The dual use of BRAF IHC followed by the use of genomic assays in patients with negative BRAF IHC will expand the number of patients with BRAF mutations that are detected compared with either assay alone. BRAF IHC can detect BRAF mutations in cases with very few tumour cells for assessment which may be missed by genomic techniques due to the low allele frequency. The COBAS technique is also relatively sensitive to high concentrations of melanin rendering the test difficult or impossible to interpret in some cases (Long et al, 2013; Thiel et al, 2015). The range of potential mutations in BRAF also present challenges when deciding on the most appropriate assays to use. IHC has the narrowest range, only detecting V600E mutations; however, this does allow it to detect a two base pair substitution, the V600E2 mutation, which is missed by the COBAS test. The COBAS test predominantly detects V600E mutations but does detect other V600 mutations to a varying degree; however, it is less sensitive than other genomic methods such as next generation sequencing which is now offered in one of our centres.

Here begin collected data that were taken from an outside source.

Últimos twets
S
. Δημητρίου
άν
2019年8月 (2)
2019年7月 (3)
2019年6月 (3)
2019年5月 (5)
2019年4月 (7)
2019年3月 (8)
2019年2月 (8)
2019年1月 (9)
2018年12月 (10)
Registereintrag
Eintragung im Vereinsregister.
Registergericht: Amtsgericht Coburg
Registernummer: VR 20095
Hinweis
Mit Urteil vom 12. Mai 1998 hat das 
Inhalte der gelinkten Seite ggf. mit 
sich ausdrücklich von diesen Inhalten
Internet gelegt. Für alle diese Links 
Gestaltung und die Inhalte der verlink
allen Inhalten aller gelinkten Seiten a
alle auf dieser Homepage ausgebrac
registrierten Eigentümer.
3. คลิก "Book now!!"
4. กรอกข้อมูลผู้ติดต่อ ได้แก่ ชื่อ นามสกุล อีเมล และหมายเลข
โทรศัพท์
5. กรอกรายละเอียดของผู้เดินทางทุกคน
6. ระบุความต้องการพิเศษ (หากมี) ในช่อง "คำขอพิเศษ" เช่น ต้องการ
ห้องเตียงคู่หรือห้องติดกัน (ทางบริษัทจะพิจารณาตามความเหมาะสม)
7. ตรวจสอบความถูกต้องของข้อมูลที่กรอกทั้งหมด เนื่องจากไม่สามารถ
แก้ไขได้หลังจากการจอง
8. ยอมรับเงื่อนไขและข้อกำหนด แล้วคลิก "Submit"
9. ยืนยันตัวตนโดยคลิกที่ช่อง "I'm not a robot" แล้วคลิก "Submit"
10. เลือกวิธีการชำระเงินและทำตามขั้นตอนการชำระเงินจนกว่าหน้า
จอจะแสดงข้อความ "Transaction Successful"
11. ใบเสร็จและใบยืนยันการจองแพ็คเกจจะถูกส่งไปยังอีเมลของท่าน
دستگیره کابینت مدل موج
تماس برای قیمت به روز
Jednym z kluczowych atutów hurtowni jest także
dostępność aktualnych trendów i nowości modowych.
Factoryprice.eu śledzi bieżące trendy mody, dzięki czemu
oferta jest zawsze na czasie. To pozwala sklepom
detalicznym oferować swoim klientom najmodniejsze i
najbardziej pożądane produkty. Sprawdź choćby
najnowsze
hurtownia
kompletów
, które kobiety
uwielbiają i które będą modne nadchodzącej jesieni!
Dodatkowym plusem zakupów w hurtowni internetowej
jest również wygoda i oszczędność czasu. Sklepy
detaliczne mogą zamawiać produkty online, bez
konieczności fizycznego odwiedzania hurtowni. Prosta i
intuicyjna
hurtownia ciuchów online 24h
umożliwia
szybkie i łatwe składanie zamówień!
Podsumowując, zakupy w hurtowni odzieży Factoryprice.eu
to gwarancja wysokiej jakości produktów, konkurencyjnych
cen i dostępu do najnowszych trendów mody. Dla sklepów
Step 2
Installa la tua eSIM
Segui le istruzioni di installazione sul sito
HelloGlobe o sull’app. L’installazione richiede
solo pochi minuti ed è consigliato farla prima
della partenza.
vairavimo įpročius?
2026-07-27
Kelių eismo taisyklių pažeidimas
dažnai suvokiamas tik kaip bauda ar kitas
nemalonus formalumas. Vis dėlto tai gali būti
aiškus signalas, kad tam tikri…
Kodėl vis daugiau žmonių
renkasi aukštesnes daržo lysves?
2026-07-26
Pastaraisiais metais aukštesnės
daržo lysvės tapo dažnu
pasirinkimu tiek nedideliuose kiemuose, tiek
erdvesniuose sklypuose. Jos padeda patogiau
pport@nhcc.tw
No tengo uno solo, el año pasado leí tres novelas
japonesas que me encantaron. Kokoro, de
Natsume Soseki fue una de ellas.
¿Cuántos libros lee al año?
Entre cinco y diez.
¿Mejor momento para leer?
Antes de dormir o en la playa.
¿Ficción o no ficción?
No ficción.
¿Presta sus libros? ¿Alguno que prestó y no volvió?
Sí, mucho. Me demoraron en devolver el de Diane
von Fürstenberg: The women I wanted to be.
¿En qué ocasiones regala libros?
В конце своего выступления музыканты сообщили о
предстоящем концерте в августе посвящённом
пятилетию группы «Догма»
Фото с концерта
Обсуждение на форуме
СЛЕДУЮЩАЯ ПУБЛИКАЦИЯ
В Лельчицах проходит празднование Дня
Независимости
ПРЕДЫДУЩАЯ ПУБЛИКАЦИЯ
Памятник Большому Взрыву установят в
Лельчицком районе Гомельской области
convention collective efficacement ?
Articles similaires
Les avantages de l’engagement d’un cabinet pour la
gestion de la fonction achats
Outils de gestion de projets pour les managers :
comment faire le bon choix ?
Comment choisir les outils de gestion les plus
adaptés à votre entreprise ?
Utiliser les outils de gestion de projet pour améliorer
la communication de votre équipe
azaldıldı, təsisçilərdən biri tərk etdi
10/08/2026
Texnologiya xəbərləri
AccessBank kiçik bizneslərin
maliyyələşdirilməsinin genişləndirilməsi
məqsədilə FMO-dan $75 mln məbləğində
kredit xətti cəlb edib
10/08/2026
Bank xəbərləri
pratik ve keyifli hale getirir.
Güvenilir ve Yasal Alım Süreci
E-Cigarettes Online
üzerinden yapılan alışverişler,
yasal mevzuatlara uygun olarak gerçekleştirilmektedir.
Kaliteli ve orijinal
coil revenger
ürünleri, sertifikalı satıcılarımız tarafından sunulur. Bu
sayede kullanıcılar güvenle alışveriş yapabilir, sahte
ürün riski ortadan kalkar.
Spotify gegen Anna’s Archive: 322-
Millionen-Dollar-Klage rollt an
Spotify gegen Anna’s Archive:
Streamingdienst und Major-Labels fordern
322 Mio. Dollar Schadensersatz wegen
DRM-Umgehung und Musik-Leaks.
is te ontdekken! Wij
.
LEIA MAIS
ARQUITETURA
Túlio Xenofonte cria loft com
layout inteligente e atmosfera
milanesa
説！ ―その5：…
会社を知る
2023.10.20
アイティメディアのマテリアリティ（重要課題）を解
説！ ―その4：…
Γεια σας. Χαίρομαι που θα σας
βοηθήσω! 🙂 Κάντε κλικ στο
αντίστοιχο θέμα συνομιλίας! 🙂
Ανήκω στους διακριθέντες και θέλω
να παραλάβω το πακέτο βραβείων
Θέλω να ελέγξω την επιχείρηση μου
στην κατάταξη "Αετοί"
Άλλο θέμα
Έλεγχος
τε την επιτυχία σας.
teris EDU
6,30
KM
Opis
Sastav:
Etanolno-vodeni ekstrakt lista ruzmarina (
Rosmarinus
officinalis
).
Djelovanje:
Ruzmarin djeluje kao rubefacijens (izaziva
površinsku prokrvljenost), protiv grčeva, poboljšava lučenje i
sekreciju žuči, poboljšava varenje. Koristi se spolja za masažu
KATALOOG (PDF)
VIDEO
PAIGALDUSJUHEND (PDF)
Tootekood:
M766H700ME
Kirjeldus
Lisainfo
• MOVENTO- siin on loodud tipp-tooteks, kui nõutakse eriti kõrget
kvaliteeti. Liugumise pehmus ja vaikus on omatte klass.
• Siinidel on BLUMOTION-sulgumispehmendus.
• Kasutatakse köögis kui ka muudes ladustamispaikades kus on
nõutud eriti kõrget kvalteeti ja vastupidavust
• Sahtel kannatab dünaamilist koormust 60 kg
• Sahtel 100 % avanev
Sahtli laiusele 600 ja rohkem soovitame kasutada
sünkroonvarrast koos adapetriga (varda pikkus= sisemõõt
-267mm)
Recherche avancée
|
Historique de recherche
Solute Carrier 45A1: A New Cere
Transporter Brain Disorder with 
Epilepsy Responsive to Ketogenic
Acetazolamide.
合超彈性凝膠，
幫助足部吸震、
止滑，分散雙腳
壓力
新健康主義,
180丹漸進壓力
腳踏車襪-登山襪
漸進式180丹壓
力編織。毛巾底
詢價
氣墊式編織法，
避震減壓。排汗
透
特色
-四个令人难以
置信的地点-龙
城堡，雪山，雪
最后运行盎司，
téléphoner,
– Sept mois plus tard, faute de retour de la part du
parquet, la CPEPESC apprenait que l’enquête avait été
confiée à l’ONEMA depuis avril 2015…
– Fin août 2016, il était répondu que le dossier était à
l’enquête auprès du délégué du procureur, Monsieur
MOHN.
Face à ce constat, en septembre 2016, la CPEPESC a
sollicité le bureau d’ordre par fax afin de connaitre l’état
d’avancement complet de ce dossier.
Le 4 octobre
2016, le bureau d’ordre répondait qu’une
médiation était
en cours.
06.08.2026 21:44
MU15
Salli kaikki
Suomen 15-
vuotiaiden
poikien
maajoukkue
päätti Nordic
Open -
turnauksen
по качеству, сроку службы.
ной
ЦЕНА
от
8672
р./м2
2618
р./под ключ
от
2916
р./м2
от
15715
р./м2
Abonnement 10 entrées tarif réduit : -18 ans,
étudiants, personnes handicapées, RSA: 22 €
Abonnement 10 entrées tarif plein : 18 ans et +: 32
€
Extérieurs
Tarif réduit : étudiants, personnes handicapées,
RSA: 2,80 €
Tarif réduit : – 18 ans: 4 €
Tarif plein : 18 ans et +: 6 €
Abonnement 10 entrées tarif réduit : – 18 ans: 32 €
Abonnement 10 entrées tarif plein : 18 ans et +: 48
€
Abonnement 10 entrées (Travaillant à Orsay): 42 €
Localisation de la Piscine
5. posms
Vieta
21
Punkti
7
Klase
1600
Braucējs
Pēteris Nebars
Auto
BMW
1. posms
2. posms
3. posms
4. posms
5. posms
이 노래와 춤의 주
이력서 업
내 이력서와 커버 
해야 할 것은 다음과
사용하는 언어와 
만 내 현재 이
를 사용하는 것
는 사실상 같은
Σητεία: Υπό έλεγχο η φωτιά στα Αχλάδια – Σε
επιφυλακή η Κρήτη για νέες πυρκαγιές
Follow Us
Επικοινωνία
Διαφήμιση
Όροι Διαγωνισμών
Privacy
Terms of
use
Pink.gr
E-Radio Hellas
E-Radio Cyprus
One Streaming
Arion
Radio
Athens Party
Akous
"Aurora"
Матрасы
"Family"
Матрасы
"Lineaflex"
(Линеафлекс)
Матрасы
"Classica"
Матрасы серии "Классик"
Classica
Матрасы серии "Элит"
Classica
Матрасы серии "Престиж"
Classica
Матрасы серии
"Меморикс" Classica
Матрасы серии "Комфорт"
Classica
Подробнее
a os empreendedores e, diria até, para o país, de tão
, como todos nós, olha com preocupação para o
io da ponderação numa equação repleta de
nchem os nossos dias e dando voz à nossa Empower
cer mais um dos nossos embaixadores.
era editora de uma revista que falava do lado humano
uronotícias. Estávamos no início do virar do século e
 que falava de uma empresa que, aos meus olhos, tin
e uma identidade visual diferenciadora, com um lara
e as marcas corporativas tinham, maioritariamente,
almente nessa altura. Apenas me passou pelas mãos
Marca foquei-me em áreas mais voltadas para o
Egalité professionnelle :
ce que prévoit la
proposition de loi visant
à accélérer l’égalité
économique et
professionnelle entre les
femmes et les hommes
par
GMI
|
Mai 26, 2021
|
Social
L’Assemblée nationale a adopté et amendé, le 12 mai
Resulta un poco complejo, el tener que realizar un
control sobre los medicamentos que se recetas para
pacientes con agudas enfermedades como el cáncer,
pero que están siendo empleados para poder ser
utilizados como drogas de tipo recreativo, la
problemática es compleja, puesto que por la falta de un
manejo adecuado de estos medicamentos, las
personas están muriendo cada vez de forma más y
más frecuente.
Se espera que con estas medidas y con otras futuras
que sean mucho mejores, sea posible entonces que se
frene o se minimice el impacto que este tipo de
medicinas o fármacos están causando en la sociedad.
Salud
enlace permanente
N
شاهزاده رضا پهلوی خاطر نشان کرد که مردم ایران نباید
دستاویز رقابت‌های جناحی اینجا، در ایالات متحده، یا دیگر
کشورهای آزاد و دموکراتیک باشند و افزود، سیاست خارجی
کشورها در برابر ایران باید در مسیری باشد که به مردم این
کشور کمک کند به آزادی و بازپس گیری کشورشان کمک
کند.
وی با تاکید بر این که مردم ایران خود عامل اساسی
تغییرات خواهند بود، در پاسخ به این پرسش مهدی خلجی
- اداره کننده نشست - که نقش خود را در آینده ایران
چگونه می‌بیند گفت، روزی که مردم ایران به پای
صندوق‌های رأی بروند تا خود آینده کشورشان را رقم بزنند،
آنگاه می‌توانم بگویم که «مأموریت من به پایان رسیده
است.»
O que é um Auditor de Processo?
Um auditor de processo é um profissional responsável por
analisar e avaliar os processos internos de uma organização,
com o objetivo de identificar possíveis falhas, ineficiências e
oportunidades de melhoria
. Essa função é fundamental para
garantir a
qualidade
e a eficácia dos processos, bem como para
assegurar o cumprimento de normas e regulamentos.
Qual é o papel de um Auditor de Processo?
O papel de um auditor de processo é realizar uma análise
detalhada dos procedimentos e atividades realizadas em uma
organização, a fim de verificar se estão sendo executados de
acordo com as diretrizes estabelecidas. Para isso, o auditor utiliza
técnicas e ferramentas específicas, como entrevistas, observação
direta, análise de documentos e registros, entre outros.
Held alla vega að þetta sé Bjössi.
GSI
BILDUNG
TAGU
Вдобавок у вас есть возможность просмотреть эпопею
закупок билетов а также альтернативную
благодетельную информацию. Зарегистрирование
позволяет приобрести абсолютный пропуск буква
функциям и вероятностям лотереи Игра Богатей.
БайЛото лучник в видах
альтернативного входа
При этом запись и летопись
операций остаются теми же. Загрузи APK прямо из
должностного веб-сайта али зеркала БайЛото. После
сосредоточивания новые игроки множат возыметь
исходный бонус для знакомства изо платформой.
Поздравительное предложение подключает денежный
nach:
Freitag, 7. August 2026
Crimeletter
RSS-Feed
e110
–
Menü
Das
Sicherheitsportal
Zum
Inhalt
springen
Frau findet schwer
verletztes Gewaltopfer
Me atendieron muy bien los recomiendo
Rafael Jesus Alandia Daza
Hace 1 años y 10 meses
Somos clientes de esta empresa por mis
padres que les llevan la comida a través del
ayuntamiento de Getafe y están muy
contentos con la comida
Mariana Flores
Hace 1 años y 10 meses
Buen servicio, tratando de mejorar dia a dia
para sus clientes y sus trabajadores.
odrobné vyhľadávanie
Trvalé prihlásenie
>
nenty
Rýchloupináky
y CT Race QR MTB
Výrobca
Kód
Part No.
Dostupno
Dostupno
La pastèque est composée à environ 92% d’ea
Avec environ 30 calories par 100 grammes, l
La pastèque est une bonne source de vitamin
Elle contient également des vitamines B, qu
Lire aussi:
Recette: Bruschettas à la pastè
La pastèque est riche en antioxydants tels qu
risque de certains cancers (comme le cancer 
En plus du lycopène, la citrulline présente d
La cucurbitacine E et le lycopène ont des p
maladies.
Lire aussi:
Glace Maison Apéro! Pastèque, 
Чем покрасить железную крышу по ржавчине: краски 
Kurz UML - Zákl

In addition to expanding the proportion of patients with BRAF mutations that are identified, our proposed testing pathway of undertaking BRAF IHC in all cases (estimated cost £40 per case) followed by a referral to a national reference centre or in-house genomic testing in IHC-negative cases (estimated cost £150–250 per case) would also offer an estimated cost-saving of at least 14% (£4740 for this study) compared with only undertaking genomic analysis; and at least a 33% cost-saving (£13 500 for this study) compared with undertaking IHC and genomic analysis in all patients.

Conclusion

We believe that our study has demonstrated that the IHC staining technique has excellent concordance and specificity rates to detect BRAF V600E mutation when compared with current accepted UK standard, namely molecular testing. IHC offers a rapid, sensitive and reliable method, which can be used by the majority of pathology departments to detect BRAF V600E mutations in patients with metastatic melanoma; however, genomic assays are still required in IHC-negative cases to detect other V600 mutations. We therefore propose the adoption of a BRAF mutation testing protocol as outlined in Figure 1.

Figure 1
figure 1

The proposed Anglian Cancer Network protocol for melanoma BRAF mutation testing and how this will be used to guide eligibility for BRAF therapy, if this is felt to be the most appropriate treatment option by the MDT.